Does the £2,000 cap include my employer's own contributions?

The cap applies to the amount you sacrifice from your salary. Ordinary employer contributions made outside a salary sacrifice arrangement stay free of National Insurance.

Is salary sacrifice better than normal pension contributions?

It can be, mainly because of the National Insurance saving, which a normal contribution does not give you. After 2029 that edge applies to the first £2,000 a year. The lower salary can also affect borrowing and some benefits, so it is not automatically better.

Should I salary sacrifice below £50,270 or £100,000?

Those are common thresholds to test, because they mark the higher-rate band and the point where the Personal Allowance starts to be withdrawn.
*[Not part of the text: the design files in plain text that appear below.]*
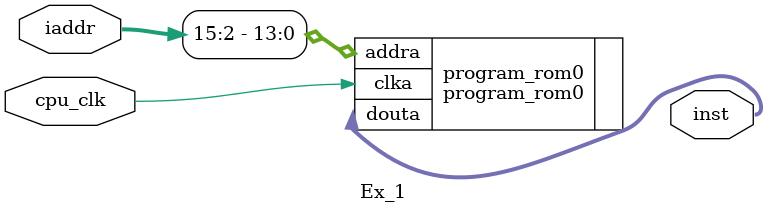
<source format=v>
`timescale 1ns / 1ps


module Ex_1(
        input wire cpu_clk,
        input wire[31:0] iaddr,
        output wire[31:0] inst
    );
    program_rom0 program_rom0 (
      .clka(cpu_clk),    // input wire clka
      //.ena(ice),      // input wire ena
      .addra(iaddr[15:2]),  // input wire [13 : 0] addra
      .douta(inst)  // output wire [31 : 0] douta
    );
endmodule

</source>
The right level still depends on affordability, your pension allowance, when you need the money and your employer's scheme.
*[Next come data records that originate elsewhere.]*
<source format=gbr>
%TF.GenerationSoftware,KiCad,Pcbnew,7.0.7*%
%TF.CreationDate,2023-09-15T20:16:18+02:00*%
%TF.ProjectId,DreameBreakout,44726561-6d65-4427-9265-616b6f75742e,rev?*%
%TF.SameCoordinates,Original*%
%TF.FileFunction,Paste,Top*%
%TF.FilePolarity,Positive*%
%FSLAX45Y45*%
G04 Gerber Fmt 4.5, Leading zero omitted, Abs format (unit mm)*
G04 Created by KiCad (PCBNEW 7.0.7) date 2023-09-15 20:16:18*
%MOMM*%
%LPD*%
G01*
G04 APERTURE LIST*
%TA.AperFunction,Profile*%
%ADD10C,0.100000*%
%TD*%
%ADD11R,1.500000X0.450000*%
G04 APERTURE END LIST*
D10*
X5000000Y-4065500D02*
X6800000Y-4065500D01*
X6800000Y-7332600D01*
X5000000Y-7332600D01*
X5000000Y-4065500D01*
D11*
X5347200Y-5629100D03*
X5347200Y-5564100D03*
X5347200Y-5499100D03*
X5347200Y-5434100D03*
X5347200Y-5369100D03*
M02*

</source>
Can salary sacrifice affect my mortgage application or statutory pay?

It can. Because it lowers your contractual salary, some lenders may offer less, and some salary-linked payments can be lower. Ask your employer how its scheme reports your salary to lenders and for statutory calculations.

If you want to contribute beyond your workplace scheme

Salary sacrifice runs through your workplace pension. If you want to add more than the scheme allows, or its fund choice is limited, some people open a personal pension, or SIPP, alongside it. The Knowledge Hub covers opening a personal pension and what to look for in a SIPP provider.

Final thought: Salary sacrifice is not finished, and for the vast majority it is still one of the most efficient ways to build a pension. The April 2029 change trims the National Insurance advantage on larger sacrifices, but it leaves the bigger Income Tax benefit intact and changes nothing on the first £2,000 a year. A sensible level is the one where the pension benefit is real and your monthly cashflow still works.
Important information

This article is for general information only. It is not financial advice, pension advice, tax advice or a personal recommendation. Salary sacrifice affects pay, pension contributions and tax treatment, so the right answer depends on your own situation and employer scheme.

Where pension investing is discussed, remember that investing involves risk. The value of investments and any income from them can go down as well as up. You may get back less than you put in, and past performance is not a guide to future returns. Tax and pension rules can change.